2017 Taxes

6 Changes to know before filing your 2017 taxes

With the 2016 income tax and benefits returns deadline coming up, many of you may be starting to panic about getting everything ready by April 30, 2017.

Tip: Since this date falls on a weekend, you actually have until midnight of May 01, 2017 to file your taxes without any penalties.

That being said, the CRA has made some changes this year, so make sure to read the 6 important changes (below) before submitting your tex return!

2017 Taxes

1. Good news for middle class families!

The personal income tax rate for income between $45,282 to $90,563 has been reduced from 22% to 20.5%. So, that is some relief, is it not? Single individuals in this bracket will see an average reduction of $330 per year, and couples will see an average reduction of $540 per year.

For high income earners, your tax rate is 33%, meaning for every dollar you earn over $200,000, you will be paying 33% income tax.

2017 Taxes

2. No more income splitting with your spouse

Income splitting was introduced in 2014 to ease the tax burden on young families. This program allowed families with children under 18 years old to lower the tax bracket for the spouse or common-law partner with a higher taxable income. And, unfortunately, this family tax cut credit has been eliminated for 2016.

2017 Taxes

3. A new tax credit for educators

A refundable tax credit has been introduced for educators in an elementary, secondary, or a regulated childcare facility.

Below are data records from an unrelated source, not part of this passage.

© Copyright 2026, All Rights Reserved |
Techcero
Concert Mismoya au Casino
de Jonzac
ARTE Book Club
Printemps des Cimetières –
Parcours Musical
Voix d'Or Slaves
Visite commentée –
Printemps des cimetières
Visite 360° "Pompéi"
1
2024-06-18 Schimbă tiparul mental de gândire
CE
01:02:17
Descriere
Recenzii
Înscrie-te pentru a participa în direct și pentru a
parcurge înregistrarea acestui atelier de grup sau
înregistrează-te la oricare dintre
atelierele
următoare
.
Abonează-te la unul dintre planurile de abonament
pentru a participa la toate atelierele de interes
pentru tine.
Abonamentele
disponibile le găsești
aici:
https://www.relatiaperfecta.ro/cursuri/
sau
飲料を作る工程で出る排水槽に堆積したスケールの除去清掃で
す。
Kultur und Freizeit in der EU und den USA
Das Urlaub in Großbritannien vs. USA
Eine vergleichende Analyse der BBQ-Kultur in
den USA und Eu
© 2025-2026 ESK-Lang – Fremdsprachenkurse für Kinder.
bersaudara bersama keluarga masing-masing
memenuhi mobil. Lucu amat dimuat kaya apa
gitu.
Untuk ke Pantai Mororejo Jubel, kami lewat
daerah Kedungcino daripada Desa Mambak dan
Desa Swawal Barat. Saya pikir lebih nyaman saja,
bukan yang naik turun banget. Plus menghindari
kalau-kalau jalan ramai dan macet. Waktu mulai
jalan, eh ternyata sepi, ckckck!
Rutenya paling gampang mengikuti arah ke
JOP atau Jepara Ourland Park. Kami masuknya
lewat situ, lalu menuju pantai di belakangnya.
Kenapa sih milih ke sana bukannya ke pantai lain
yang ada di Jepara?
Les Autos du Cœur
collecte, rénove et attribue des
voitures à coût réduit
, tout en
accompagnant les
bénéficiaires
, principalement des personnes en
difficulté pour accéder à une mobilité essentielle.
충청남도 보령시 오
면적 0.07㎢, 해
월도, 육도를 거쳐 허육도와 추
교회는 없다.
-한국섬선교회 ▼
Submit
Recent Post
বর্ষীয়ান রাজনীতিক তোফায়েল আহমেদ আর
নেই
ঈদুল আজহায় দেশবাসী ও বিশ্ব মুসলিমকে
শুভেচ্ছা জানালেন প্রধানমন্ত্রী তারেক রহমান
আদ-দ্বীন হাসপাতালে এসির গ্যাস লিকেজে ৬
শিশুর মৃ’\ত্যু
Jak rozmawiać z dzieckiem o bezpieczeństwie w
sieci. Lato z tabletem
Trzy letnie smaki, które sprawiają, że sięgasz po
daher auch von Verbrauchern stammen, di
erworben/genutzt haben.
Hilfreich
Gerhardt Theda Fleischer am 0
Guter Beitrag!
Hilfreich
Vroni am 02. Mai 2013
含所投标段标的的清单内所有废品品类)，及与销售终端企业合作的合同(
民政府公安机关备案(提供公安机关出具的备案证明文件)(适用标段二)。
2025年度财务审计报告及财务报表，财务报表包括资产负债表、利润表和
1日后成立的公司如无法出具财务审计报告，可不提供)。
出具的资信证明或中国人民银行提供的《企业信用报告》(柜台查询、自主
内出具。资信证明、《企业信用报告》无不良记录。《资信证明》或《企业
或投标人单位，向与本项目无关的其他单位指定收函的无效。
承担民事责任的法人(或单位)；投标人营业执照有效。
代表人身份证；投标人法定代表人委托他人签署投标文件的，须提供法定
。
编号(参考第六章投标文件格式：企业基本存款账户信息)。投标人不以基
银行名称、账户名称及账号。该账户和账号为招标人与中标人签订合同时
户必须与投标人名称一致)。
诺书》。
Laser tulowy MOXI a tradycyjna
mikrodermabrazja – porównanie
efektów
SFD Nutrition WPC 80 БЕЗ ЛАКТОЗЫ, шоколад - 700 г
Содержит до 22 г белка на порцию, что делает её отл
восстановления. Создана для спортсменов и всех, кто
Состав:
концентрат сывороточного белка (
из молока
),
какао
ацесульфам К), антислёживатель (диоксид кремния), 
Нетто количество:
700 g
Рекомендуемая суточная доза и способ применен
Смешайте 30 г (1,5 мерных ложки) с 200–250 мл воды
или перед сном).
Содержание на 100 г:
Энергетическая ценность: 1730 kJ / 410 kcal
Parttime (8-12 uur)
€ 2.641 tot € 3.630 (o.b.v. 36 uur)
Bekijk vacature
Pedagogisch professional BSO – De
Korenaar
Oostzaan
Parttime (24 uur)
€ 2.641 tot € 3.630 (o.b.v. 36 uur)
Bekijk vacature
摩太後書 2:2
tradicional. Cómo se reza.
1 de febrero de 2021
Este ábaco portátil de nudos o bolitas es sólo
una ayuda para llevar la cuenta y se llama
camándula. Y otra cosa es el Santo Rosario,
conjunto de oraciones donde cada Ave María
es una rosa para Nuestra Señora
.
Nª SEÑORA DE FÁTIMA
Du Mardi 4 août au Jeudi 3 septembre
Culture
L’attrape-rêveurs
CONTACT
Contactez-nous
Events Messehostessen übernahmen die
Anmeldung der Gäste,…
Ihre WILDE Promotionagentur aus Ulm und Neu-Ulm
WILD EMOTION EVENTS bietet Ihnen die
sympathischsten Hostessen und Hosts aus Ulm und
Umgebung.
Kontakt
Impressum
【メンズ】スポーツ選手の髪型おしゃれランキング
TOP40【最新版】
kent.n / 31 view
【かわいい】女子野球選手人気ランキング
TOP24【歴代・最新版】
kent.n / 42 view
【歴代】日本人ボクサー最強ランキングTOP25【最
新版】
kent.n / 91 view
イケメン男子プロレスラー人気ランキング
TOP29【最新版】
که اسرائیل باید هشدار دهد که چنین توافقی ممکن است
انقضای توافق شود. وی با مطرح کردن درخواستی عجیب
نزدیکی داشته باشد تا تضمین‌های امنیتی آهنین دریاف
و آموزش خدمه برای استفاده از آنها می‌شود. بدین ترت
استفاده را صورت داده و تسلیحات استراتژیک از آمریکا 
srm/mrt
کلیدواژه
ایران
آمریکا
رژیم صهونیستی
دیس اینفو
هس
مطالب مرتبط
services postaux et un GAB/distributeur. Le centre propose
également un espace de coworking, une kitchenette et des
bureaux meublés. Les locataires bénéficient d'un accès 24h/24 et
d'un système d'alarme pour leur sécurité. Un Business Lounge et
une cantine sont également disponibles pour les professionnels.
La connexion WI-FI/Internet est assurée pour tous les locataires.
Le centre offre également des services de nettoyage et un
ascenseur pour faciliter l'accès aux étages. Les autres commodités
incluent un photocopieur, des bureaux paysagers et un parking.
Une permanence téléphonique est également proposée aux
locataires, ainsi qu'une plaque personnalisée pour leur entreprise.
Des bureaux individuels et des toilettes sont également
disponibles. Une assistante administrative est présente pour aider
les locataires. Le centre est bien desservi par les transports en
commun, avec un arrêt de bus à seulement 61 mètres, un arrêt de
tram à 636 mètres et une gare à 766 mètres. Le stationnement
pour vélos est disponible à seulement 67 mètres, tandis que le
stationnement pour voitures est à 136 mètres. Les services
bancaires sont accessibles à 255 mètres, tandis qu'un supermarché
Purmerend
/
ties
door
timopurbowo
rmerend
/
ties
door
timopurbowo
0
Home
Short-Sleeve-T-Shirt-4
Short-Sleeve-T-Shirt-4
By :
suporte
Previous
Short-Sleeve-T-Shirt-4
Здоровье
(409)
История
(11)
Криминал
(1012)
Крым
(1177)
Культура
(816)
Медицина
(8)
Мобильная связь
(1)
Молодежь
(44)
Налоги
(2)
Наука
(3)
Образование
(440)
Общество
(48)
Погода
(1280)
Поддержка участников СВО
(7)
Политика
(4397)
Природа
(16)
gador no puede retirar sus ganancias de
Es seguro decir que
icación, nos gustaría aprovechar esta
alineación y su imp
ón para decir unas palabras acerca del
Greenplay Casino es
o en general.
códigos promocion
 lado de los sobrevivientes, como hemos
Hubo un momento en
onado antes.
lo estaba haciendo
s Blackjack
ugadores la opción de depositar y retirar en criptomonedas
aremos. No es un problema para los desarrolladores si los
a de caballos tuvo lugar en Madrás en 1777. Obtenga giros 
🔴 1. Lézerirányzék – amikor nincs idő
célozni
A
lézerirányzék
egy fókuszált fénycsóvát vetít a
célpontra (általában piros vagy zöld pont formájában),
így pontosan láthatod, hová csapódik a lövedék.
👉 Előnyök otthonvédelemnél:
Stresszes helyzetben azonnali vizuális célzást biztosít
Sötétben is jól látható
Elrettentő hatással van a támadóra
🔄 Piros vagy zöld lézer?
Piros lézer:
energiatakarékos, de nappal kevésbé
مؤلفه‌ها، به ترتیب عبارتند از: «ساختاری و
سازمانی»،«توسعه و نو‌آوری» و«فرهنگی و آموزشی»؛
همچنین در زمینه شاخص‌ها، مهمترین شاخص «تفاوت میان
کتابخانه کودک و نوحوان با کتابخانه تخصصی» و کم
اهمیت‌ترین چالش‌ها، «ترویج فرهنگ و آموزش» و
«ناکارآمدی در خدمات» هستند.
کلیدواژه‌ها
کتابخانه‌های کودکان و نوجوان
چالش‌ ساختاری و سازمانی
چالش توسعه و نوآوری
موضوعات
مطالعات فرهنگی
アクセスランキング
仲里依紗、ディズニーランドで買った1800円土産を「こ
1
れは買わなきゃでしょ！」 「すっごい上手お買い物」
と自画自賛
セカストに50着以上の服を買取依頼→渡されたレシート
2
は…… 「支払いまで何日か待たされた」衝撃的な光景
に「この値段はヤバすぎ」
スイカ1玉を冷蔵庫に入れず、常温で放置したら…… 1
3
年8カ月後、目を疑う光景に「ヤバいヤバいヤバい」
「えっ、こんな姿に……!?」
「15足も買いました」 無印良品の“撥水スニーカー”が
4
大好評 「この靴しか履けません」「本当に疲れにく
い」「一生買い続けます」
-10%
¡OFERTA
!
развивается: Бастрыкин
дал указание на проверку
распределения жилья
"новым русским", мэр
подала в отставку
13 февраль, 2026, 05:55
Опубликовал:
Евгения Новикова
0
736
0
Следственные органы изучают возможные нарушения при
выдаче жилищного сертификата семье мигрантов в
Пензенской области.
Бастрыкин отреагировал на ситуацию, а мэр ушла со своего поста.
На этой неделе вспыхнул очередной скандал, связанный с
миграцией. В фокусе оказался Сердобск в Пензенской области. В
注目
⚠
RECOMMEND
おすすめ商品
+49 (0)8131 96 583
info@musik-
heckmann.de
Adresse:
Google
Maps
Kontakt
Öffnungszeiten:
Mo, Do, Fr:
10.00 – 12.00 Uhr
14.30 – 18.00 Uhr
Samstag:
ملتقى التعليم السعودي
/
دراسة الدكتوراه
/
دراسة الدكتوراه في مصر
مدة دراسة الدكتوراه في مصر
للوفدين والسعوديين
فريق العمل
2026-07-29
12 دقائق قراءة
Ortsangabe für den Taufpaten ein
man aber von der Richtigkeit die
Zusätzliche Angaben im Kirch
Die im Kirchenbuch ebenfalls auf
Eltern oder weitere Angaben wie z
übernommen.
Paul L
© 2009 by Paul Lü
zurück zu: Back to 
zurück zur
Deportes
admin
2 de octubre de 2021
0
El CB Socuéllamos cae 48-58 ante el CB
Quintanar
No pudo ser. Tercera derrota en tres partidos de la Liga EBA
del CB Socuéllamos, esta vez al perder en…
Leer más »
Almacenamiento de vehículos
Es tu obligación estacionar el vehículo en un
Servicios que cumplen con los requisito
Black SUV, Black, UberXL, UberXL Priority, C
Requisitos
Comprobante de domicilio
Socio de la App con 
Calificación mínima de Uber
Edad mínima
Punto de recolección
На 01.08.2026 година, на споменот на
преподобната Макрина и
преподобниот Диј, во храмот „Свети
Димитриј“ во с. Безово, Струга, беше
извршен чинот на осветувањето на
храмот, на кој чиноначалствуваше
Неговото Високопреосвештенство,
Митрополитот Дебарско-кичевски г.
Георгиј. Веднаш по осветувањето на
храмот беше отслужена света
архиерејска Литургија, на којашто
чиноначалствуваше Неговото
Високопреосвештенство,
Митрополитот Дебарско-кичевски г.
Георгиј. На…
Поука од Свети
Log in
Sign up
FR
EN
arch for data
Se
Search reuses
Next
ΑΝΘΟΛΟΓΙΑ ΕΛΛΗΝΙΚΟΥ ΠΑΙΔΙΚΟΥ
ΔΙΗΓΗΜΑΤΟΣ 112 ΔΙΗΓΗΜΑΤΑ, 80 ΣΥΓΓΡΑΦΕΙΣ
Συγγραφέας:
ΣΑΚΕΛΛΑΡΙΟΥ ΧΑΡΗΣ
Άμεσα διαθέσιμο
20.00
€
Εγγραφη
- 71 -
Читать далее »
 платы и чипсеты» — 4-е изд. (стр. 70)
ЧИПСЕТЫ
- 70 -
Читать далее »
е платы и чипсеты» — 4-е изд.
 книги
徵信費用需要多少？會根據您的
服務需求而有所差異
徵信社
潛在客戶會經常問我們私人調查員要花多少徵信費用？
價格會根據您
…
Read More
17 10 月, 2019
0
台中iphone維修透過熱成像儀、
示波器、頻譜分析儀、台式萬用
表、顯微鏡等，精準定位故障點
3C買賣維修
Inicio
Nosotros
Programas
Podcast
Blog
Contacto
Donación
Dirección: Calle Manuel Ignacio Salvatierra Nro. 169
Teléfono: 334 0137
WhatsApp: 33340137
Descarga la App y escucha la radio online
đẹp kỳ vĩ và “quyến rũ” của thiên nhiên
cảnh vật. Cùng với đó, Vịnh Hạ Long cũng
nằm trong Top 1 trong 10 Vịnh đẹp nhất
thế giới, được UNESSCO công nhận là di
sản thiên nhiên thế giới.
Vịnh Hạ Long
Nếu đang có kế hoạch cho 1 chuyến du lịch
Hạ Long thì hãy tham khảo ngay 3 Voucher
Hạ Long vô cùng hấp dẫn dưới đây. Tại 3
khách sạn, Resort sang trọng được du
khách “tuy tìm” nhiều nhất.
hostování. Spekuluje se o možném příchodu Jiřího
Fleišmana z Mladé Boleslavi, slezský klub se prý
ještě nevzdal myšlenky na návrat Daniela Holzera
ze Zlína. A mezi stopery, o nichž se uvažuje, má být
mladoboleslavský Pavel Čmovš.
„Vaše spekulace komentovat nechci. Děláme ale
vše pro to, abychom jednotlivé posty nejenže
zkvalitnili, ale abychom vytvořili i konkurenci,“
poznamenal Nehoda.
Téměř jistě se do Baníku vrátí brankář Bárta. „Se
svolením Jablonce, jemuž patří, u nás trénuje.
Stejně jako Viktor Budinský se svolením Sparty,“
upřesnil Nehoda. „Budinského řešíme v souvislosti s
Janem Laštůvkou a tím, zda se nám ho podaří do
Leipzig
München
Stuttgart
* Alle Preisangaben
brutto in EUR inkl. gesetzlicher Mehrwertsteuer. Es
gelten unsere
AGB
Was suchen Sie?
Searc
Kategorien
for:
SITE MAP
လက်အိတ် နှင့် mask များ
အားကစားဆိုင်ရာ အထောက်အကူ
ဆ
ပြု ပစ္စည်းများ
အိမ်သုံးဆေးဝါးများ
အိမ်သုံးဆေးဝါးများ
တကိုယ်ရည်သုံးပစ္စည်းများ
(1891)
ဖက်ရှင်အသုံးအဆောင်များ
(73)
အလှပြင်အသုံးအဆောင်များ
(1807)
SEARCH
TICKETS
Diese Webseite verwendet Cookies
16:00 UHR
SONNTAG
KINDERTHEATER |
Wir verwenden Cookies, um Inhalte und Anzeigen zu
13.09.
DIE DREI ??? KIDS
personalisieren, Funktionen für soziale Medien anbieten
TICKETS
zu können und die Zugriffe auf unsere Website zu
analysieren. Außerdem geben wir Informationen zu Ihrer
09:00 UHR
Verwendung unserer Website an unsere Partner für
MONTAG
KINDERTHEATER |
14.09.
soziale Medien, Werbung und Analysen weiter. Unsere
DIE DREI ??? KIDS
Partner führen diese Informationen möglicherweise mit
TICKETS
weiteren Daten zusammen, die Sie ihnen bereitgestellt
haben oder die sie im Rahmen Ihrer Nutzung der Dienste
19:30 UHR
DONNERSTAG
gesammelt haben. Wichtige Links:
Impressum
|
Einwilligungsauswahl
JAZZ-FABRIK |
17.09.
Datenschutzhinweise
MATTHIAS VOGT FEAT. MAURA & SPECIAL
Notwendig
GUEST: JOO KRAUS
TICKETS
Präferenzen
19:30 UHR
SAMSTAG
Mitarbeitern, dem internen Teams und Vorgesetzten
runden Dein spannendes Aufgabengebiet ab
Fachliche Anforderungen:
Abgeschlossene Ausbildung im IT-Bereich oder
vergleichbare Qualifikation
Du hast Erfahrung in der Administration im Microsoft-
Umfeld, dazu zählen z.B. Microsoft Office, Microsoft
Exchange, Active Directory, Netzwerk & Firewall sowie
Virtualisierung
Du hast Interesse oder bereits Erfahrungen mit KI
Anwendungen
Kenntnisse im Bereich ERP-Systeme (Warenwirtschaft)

If you were an educator in 2016 and hold a teaching certificate, you can claim the expenses incurred for eligible teaching supplies.

2017 Taxes

4. Home accessibility is even more affordable

Canadians eligible for the disability tax credit or over 65 years of age can claim renovation expenses. This renovations allow the eligible person to safely access and move around their home. And if you have been caring for an eligible person, you can claim this non-refundable credit as well. Any home renovated must be owned by the eligible person or caregiver, and the maximum amount of allowable renovation expenses is $10,000.

2017 Taxes

5. Reduced children’s fitness and art credits

Arts Credits (non-refundable) — maximum fees allowable to claim per child have been reduced from $500 to $250.

Fitness Credits (refundable) — maximum allowable fees to claim per child have gone from $1,000 to $500.

Note: 2016 will be the last year these credits are applicable. The children fitness & arts credits have been eliminated for Tax Year 2017.

2017 Taxes

6. Reduced TFSA contribution limits

The contribution limit has been reduced from $10,000 to $5,500. So, if you are actively contributing in a TFSA, this affects you.